Wolf-livestock conflicts in Washington State provide an example of how this plays out on the ground. The Forest Service permits livestock grazing in most of the densely forested, rugged terrain that comprises the Colville National Forest. Conflicts between livestock and wolves occur here year after year, and yet the Forest Service has not made any changes to its livestock management to accommodate gray wolves expanding into their historic territory. Over 90% of wolves killed statewide in Washington between 2012 and early 2021 were killed in response to claims of predations on privately owned livestock permitted by the Forest Service in the Colville National Forest.

“For far too long, the Forest Service has simply thrown up its hands and said ‘not it’ when it came to accepting responsibility for the obliteration of wolf packs on federally-managed public land,” said Lindsay Larris, wildlife program director at WildEarth Guardians. “The Forest Service is responsible for creating this problem on the land it manages by issuing grazing permits, yet somehow the agency also claims it has no power in setting regulations for how to manage conflicts between native species and invasive livestock. This rationale defies both the law and basic principles of logic.”
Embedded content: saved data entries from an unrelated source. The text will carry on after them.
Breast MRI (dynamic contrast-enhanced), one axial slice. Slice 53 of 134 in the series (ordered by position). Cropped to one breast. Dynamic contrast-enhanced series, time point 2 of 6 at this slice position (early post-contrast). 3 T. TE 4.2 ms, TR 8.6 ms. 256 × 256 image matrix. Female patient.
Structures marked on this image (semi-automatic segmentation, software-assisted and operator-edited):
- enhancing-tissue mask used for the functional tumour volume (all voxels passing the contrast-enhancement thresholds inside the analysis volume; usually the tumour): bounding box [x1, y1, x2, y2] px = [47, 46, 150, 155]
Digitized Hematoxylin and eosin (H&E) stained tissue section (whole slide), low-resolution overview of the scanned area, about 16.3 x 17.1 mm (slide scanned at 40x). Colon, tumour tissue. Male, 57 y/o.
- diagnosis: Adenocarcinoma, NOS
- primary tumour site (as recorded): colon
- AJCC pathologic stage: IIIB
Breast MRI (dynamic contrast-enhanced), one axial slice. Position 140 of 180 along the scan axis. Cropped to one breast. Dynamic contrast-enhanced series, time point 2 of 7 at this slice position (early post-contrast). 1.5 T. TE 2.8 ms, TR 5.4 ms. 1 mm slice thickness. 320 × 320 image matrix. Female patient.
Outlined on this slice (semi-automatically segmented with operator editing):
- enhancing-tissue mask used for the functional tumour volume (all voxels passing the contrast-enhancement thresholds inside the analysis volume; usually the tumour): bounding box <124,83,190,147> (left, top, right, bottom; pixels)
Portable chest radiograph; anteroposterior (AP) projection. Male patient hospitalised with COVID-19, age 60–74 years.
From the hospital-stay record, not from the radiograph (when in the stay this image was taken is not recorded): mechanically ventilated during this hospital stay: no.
The petition urges the Forest Service to modify its grazing program to incorporate specific, science-backed measures to prevent and mitigate livestock-carnivore conflicts and to stop the carnivore killing that follows, including:

• Creating a minimum one-mile buffer zone between livestock/livestock attractants and known wolf den and rendezvous sites;

• Prohibiting the turnout of young lambs, calves under 200 pounds in weight, and sick or injured livestock, to minimize predation potential; and

• Limiting grazing to open, defensible spaces and prohibiting livestock from grazing unattended by human range riders in remote, heavily treed areas.

A large and growing body of science shows both that non-lethal measures are more effective than killing wildlife for reducing conflict and that the majority of the American public supports the use of non-lethal conflict reduction measures instead of cruel and unnecessary killing.